Focusing too much on shareholder value does not mean that other stakeholders, including creditors, suppliers, customers, employees, and local communities, are not important. Any company that consistently acts against the interests of its other stakeholders will jeopardize the company’s prospects and ultimately destroy shareholder value. However, shareholders are the owners of the company. Therefore, they will judge the actions of managers by the stock market value.

Critics say that too much focus on share price encourages managers to focus on quarterly earnings, at the expense of long-term expectations. However, numerous studies have shown that share prices tend to rise after a company announces new capital spending and R&D programs, promises to rebalance the stock market, and rewards those efforts.

But a company cannot be careless. Capital expenditure plans that create shareholder value are carefully crafted business strategies. Companies like Coca-Cola, General Electric, Merck and Rocter & Gamble have consistently succeeded in creating shareholder value. All of these companies have clear strategies for building and maintaining competitive advantage. Ill-considered investments and investments that do not reflect the success of a sound business strategy can destroy shareholder wealth. Many studies have found that when a company shifts its focus to unrelated business areas where it has no competitive advantage, the market perceives that the strategy or the assets it acquires are distracting from the company’s focus, and stock prices decline.

For example, AT&T attempted to move into computer manufacturing in the mid-1980s. After years of losses, the company expanded its commitment to computer manufacturing by acquiring NCR in 1991 for $7.5 billion. However, investors reacted negatively, and the transaction wiped $4–$6 billion off AT&T 's total stock market value . However, when the company abandoned computer manufacturing in 1995, the company's stock market value rose 10.6 percent, or more than $9 billion, on the day it announced its reorganization.

A good business strategy has the potential to gain an advantage over its competitors. If a company can prevent entry, it can eliminate competitors from entering its business. Or at least gain a head start. Pharmaceutical companies such as Merck have used patent protection in this way.
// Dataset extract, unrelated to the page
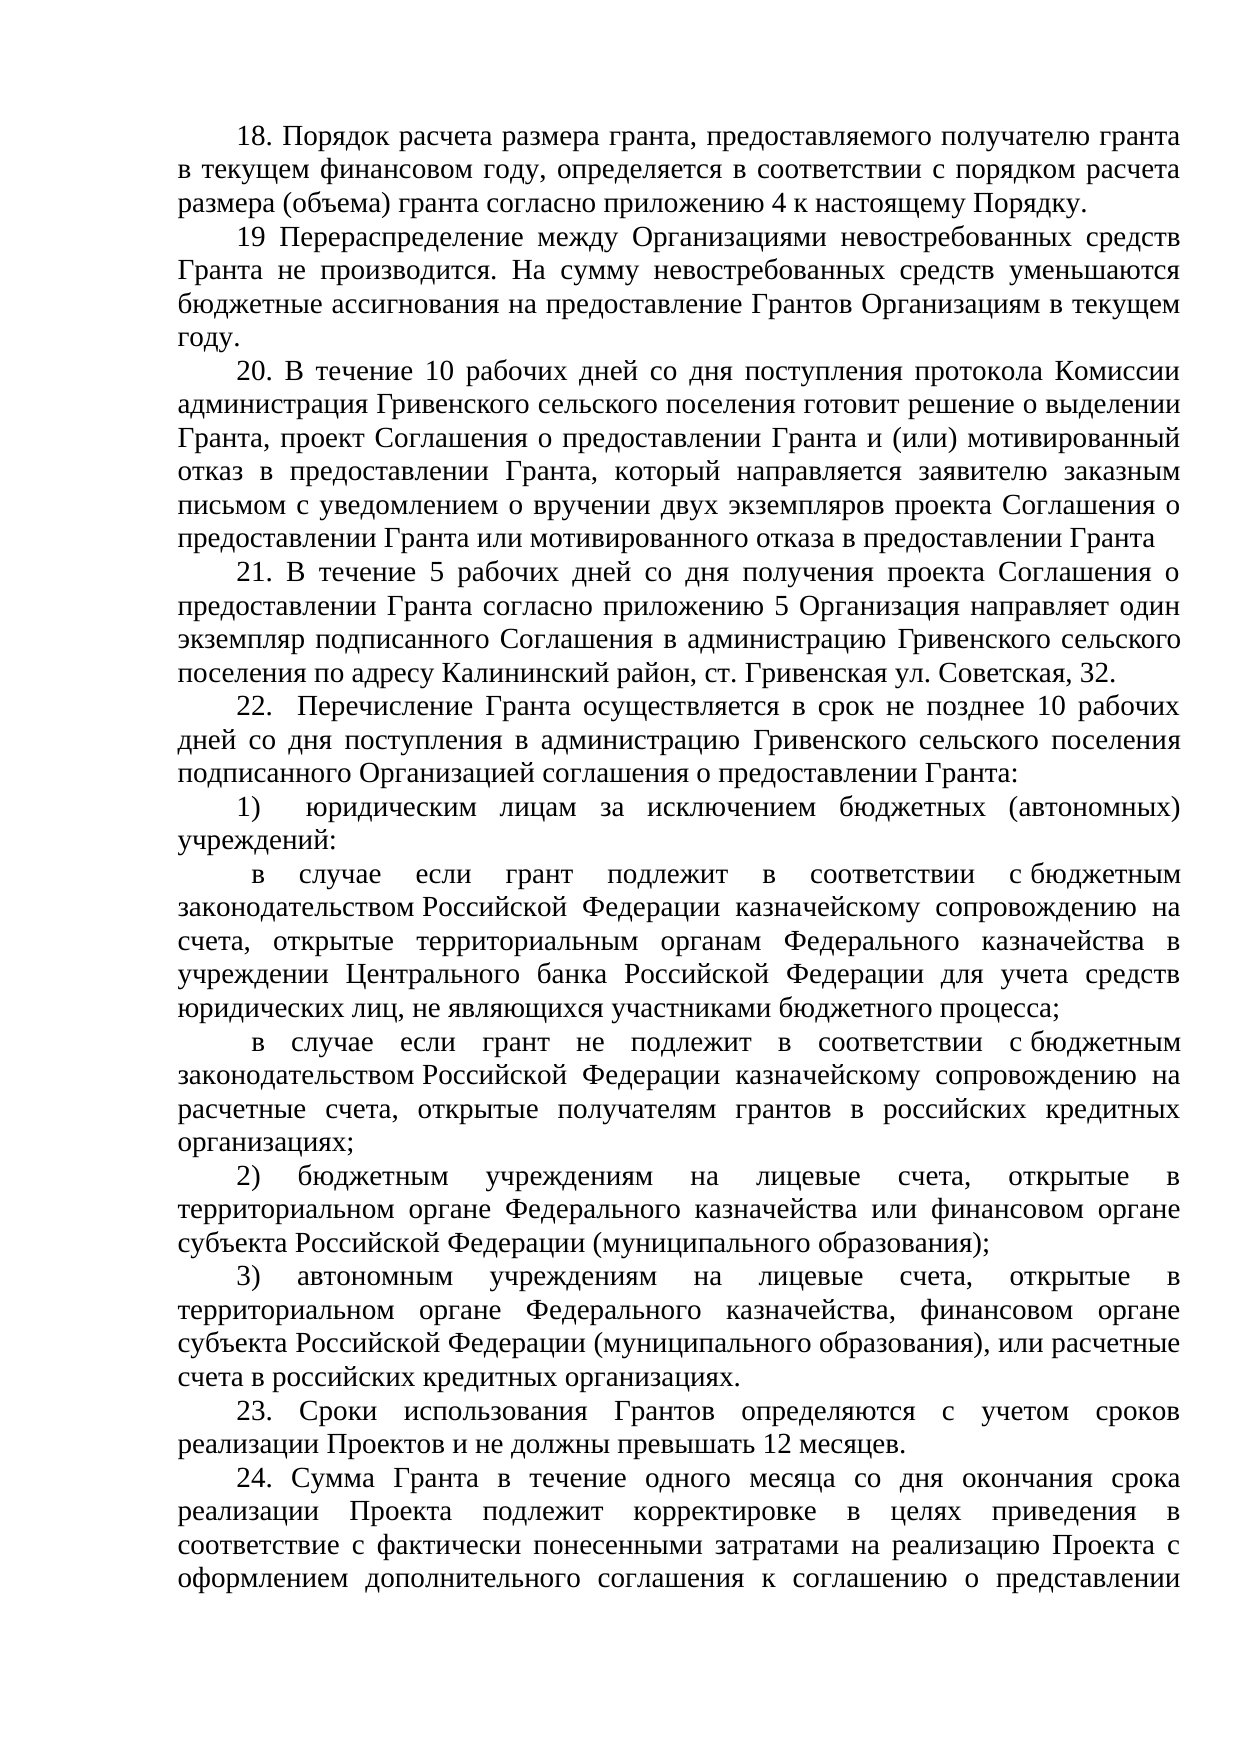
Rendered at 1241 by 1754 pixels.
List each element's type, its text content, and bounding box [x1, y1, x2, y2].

text 18. Порядок расчета размера гранта, предоставляемого получателю гранта в текущем финансовом году, определяется в соответствии с порядком расчета размера (объема) гранта согласно приложению 4 к настоящему Порядку. [177, 118, 1181, 219]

Other sources of competition include developing economies. If average production costs fall with scale, a company can establish itself as a low-cost producer in the market if it gains an advantage over its competitors. Similarly, a company like Procter & Gamble, which has expanded to include many related products, can gain a competitive advantage in terms of market management compared to competitors that produce only one product.

Whatever their source, a company's strategy is likely to generate a steady stream of capital expenditures if it builds competitive advantages. However, if investors understand the credibility of the company's strategy, those expenditures will be reflected in higher stock prices.